In the air, floats a heady odor, mixing laundry and sewer stench. Linen hangs sadly from the balconies of the buildings, genuine Soviet bars from the 1970s, never renovated since. Dilapidated buildings, without running water, and from which cables escape to illegally connect to the electricity of the recent public lighting. Dull setting than that proposed by Lunik IX, a district in the outskirts of Kosice (eastern Slovakia), the largest Roma ghetto in this central European country and where the unemployment rate exceeds 90%. “Shame of the nation”, in the words of a priest from Bratislava, this district must receive a visit from Pope Francis on Tuesday, September 14.

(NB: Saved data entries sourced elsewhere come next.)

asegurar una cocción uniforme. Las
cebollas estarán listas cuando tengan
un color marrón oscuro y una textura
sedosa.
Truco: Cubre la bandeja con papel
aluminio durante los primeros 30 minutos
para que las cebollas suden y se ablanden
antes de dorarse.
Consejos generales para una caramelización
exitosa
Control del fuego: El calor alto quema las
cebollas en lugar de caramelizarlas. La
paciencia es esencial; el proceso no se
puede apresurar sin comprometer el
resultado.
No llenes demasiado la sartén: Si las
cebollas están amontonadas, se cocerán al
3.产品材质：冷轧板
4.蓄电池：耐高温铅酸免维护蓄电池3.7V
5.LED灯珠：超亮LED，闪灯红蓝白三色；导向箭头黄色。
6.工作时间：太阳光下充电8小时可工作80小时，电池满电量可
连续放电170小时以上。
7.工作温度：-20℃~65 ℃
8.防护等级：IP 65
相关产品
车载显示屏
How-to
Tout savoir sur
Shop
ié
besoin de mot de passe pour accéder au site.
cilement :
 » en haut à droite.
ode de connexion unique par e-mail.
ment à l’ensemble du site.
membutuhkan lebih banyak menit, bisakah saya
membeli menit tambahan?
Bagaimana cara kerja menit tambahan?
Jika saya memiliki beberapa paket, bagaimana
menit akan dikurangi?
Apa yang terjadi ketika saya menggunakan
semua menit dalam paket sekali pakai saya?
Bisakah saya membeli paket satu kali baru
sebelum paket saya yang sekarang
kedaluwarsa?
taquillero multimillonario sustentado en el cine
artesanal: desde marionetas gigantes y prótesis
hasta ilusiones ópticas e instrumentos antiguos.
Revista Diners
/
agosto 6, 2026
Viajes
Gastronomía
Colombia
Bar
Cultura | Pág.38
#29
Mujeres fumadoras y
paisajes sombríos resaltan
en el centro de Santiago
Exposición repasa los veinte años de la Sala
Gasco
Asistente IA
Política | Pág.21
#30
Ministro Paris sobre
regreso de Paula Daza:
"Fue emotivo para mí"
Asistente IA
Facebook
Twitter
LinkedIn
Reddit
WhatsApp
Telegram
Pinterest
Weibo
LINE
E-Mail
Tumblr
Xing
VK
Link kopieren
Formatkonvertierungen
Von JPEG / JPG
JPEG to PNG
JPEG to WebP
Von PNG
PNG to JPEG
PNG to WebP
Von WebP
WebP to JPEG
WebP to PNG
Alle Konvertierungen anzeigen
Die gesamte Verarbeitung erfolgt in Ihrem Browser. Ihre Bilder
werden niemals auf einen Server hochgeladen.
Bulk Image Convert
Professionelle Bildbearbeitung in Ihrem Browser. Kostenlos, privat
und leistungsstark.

→ READ. The fate of Roma in Europe still worrying
The only oasis in this place, which currently has around 4,000 inhabitants, is a parish run by the Salesians, surrounded by high spade gates, which a young man sets out to climb before being interrupted by a priest. “Here, we have to lock everything up, otherwise there would not be a moment of calm”, confides Father Marián Peciar, who joined the community of four religious at the beginning of September. “The big difference between us and the other organizations that work here is that we are permanently there,” says Father Peter Veselsky, household superior. The locals know that we are here only for them, and we have great confidence in this. “
Mother at 15, grandmother at 30
The Salesians arrived at Lunik IX in the summer of 2008, in agreement with the diocese whose priests were no longer able to exercise their ministry in the neighborhood, spending only a few hours a month there. Originally from Kosice himself, Father Peter Bešenyei was responsible for opening up this community, a mission to which he bowed “out of obedience, not by choice”. “This experience with the poor has since made me experience great changes,” he says, “because I understood the importance of refocusing on the few things that make us truly happy. “
If the Salesians do not see themselves as “social workers” and their “main mission is to lead to Christ”, in the words of the superior of the community, they nonetheless offer concrete services to the inhabitants of the neighborhood. “Since our arrival, we have helped many people to leave Lunik IX and build a better life elsewhere,” says Father Bešenyei. Our mission is therefore a perpetual restart. The religious also work with the younger generations, the inhabitants being “open to life with many children but often lacking the strength to educate them”. As the only shopkeeper in the district confides, “in Lunik IX we are a mother at 15 and a grandmother at 30”.
“A prophetic gesture of reconciliation”
Why does the Pope come to show the world the poorest district of the country, wonder, slightly annoyed, many Slovaks? “It is not a question of showing Lunik IX, but of meeting those who live there,” retorts Father Veselsky. They are the poor who need the love that the Pope will bring them. “For Father Bešenyei, François” could not fail to come to Lunik IX, outskirts of the outskirts “. He sees this visit as a “prophetic gesture of reconciliation” of the Roma with themselves and with the Slovaks.
Another benefit of the Pope’s coming is a hasty renovation of the neighborhood. The buildings were repainted and the asphalt of the main roads redone. “I am full of joy that the Pope is coming,” says Maria. A mother of four who has been living in Lunik IX for twenty years, she watches with a satisfied eye the painters bustling about on the facade of her building. “As soon as a beautiful thing appears, it is immediately destroyed”, however, she slips fatally. At his side, Olga also shares her feelings about the Pope’s visit. “It is very important that he bless us, because through his gaze the Holy Spirit will fill us. “
Pope Francis’ day
The penultimate day of Pope Francis’ trip to Slovakiais consecrated, Tuesday, September 14, in the east of the country. In the morning, he must go to Prešov to meet the Catholics of the Eastern Rite, to preside over a divine liturgy of Saint John Chrysostom.
In the afternoon, he will therefore go to Lunik IX, for the meeting with the Roma, in front of whom he must deliver a short speech.
The last stage of the day will be a meeting with the young people, in a stadium in Kosice. In the evening, the Pope must return to Bratislava to spend his last night in Slovakia.